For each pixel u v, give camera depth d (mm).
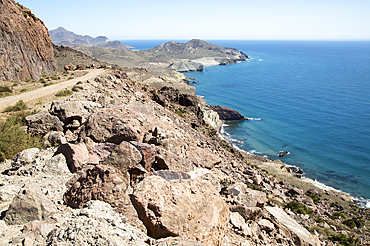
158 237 7824
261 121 122250
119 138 15352
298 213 22219
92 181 9117
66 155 12406
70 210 8578
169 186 8953
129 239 7070
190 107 66000
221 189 15875
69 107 18484
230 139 97625
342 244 17672
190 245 7164
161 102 51781
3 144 14633
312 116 130625
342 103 156875
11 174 11656
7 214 8203
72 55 149375
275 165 62938
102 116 16516
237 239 10883
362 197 57625
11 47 51562
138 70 191250
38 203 8469
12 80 47906
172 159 13688
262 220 13781
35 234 7129
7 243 7004
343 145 92562
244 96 179125
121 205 8297
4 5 56156
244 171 28922
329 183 64562
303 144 93188
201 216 8742
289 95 181250
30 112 22812
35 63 57188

━━━━━━━━

▶ [Try it]
Omit every picture while copying the listing above exactly.

▶ [Reply]
For each pixel u v, give camera depth d (mm).
158 237 7824
261 121 122250
119 138 15352
298 213 22219
92 181 9117
66 155 12406
70 210 8578
169 186 8953
129 239 7070
190 107 66000
221 189 15875
69 107 18484
230 139 97625
342 244 17672
190 245 7164
161 102 51781
3 144 14633
312 116 130625
342 103 156875
11 174 11656
7 214 8203
72 55 149375
275 165 62938
102 116 16516
237 239 10883
362 197 57625
11 47 51562
138 70 191250
38 203 8469
12 80 47906
172 159 13688
262 220 13781
35 234 7129
7 243 7004
343 145 92562
244 96 179125
121 205 8297
4 5 56156
244 171 28922
329 183 64562
303 144 93188
201 216 8742
289 95 181250
30 112 22812
35 63 57188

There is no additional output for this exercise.